Ora, é justo e necessário que os consumidores britânicos, preocupados com o meio ambiente e com as mudanças climáticas, sejam informados de que o produtor rural brasileiro é um aliado do meio ambiente. Só assim poderão direcionar a decisão de consumo no sentido de influenciar outras nações a fazerem o mesmo.

É do nosso interesse exportador divulgar também que o Brasil tem o único plano de redução da emissão de gases de efeito estufa na agricultura. O Plano ABC[9] - Agricultura de Baixa Emissão de Carbono - completou 10 anos de execução, atingindo a meta de redução de 160 milhões de toneladas de carbono-equivalente e investimentos da ordem de US$ 4,2 bi. Algo de que devemos nos orgulhar.

Olhando para o futuro, evidenciam-se ações concretas na relação bilateral para alcançarmos novos avanços em matéria de comércio, seja na forma de Acordos de Equivalência Sanitária, seja mesmo de um Acordo de Livre Comércio. O Brasil, e o Mercosul, estão abertos a essa perspectiva. Aliás, quanto a um Acordo de Livre Comércio, podemos sempre lembrar nossos parceiros britânicos de que, em certo sentido, poderão obter mais vantagens com o bloco sul-americano do que com os mercados que têm priorizado, já que as tarifas aplicadas pelo Mercosul têm maior potencial de redução.

Além disso, o Acordo de Livre Comércio aprovado entre Mercosul e UE, em fase de ratificação, poderia ser fonte inspiradora, que nos economizaria tempo, insumo ainda mais escasso diante da crise gerada pela COVID-19.

Na frente da agropecuária, como em tantas outras, temos ainda muito a construir juntos, brasileiros e britânicos.

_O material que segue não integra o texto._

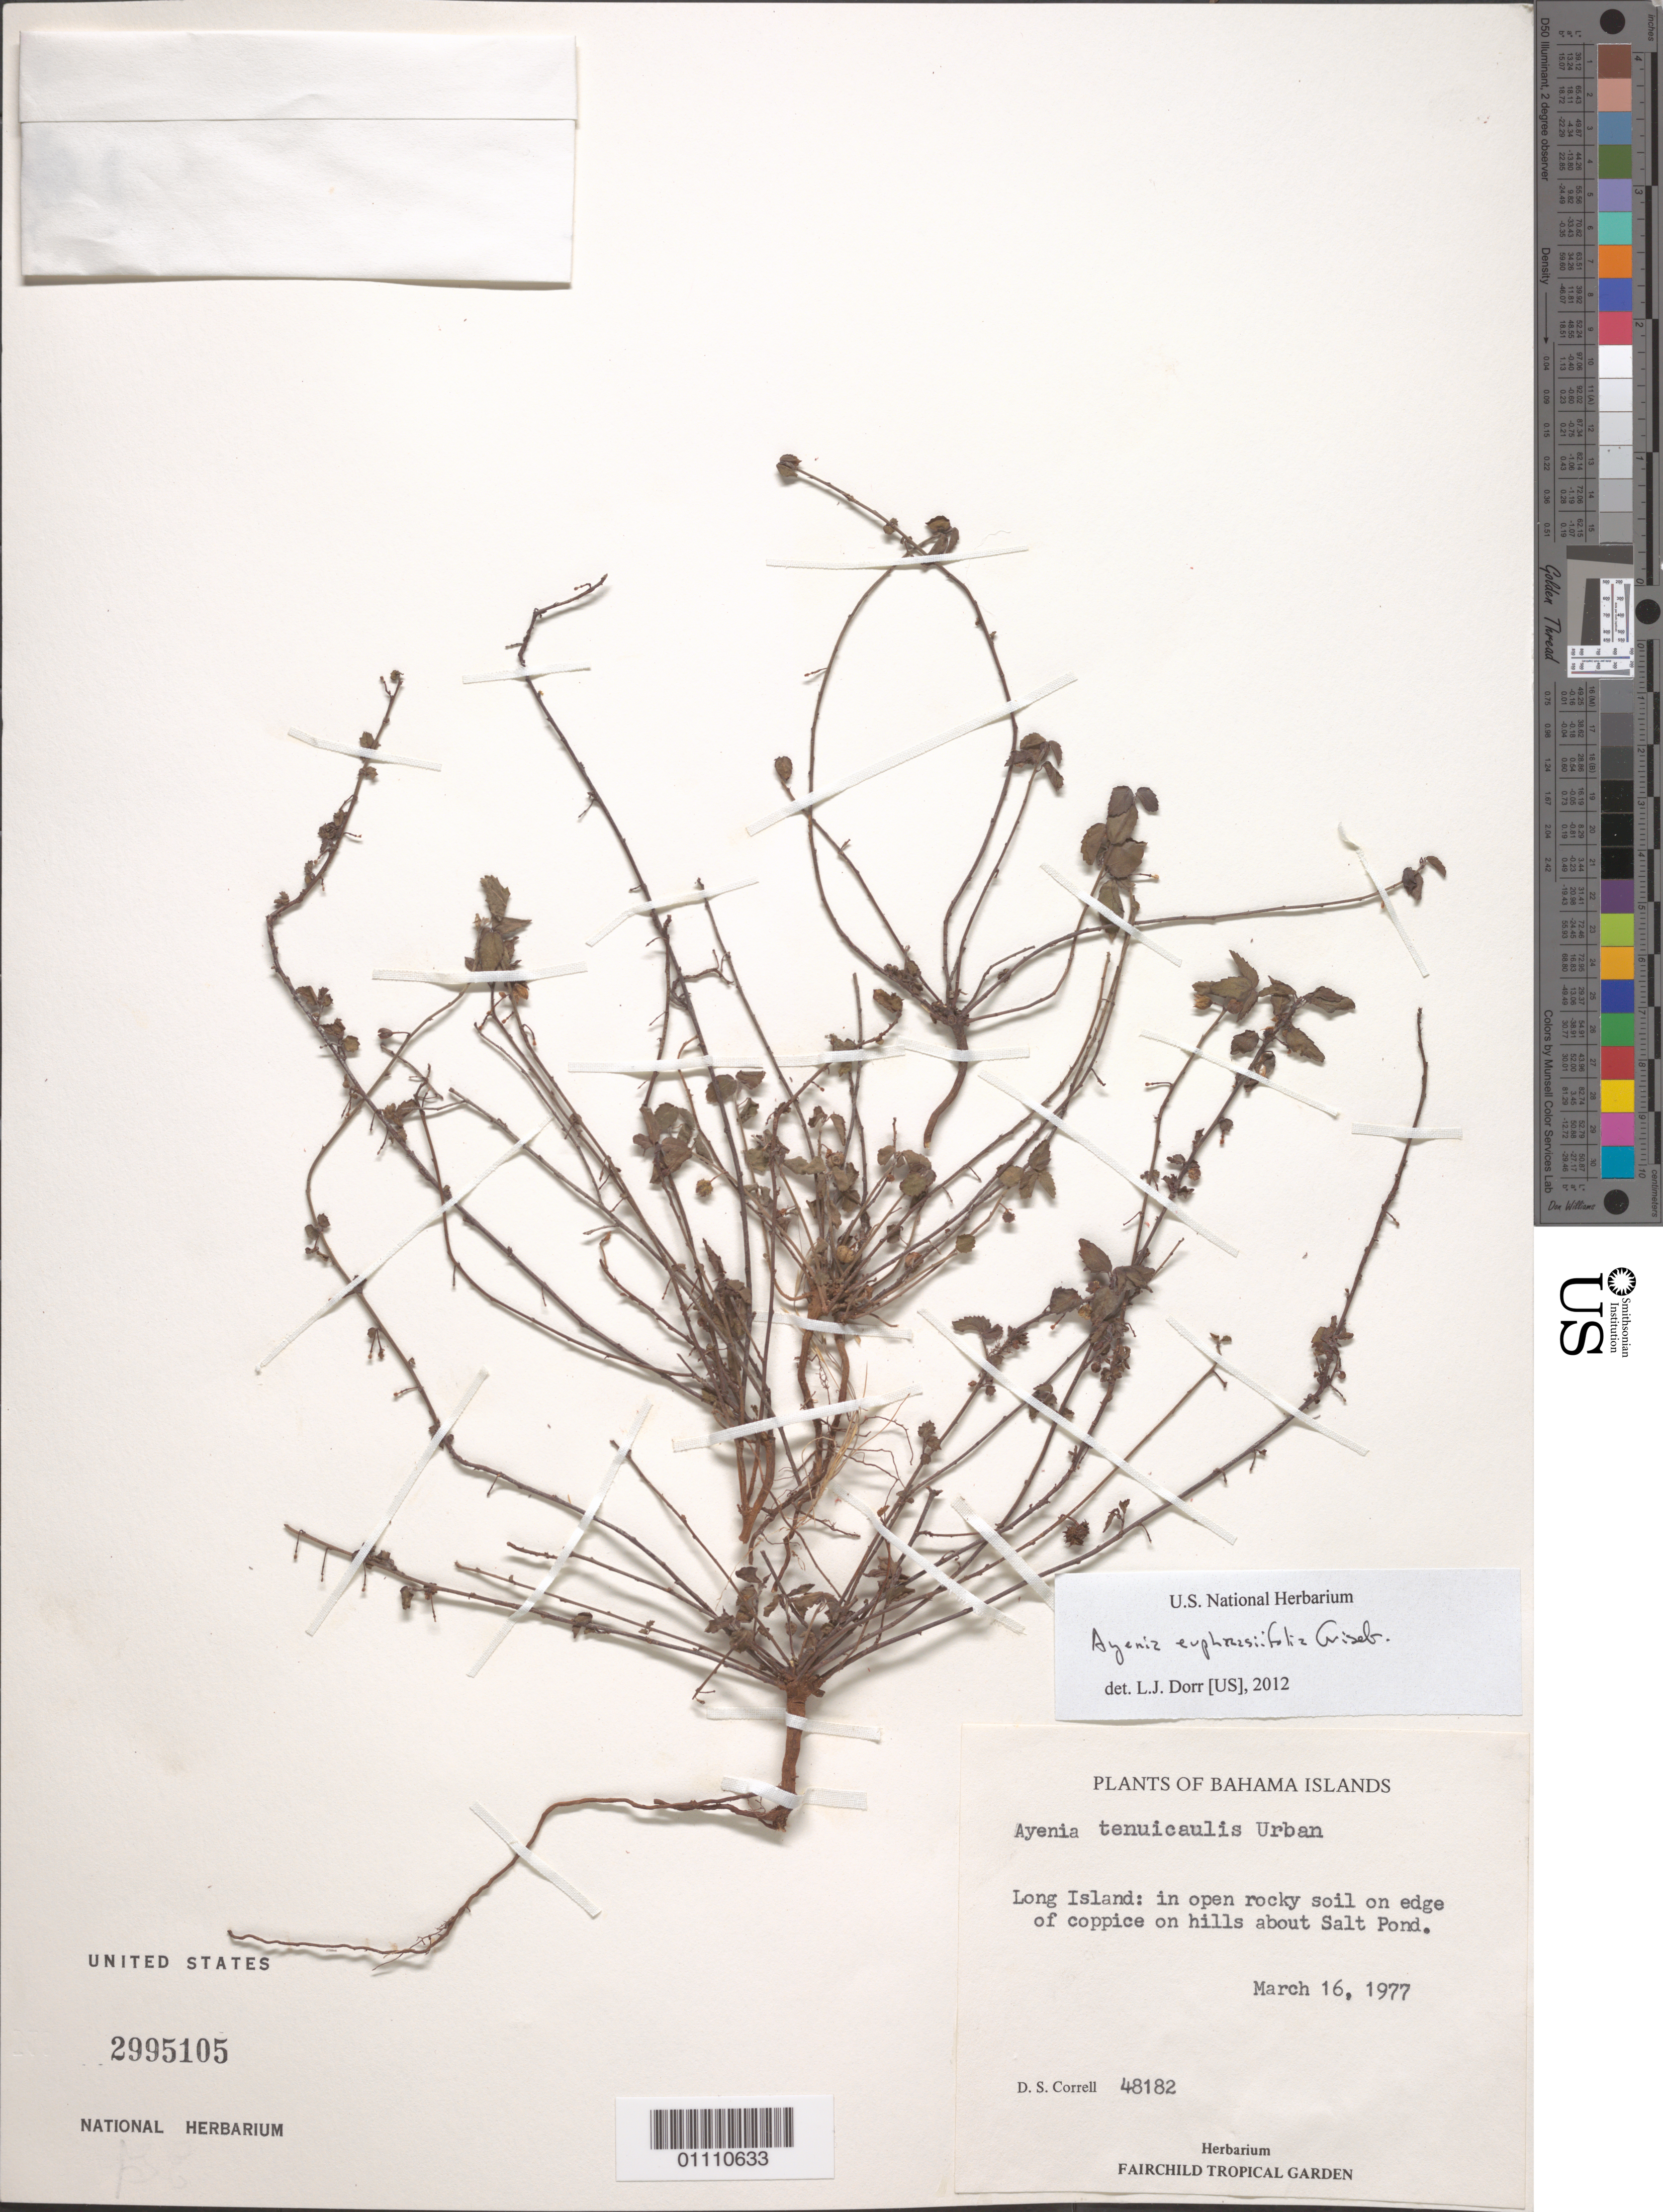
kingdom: Plantae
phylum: Tracheophyta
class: Magnoliopsida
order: Malvales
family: Malvaceae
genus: Ayenia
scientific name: Ayenia euphrasiifolia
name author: Griseb.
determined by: Dorr, L. J., (BOT), Smithsonian Institution - National Museum of Natural History (UNITED STATES)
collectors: D. S. Correll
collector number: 48182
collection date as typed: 16 Mar 1977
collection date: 1977-03-16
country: Bahamas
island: Long I.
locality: Long Island: on edge of coppice on hills about Salt Pond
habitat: In open rocky soil on edgeof coppice on hills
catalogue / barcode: US 2995105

O Brexit abre oportunidades que devemos buscar entender e aproveitar. É para isso que levamos adiante, na Embaixada do Brasil em Londres, o projeto Brazil Brexit Watch[10], que está à disposição do exportador brasileiro.

 

Augusto Luís BILLI (Kaubói; F92) é Engenheiro Agrônomo com especialização em Direito Constitucional, Auditor Fiscal Federal Agropecuário do MAPA, atual Adido Agrícola na Embaixada do Brasil em Londres.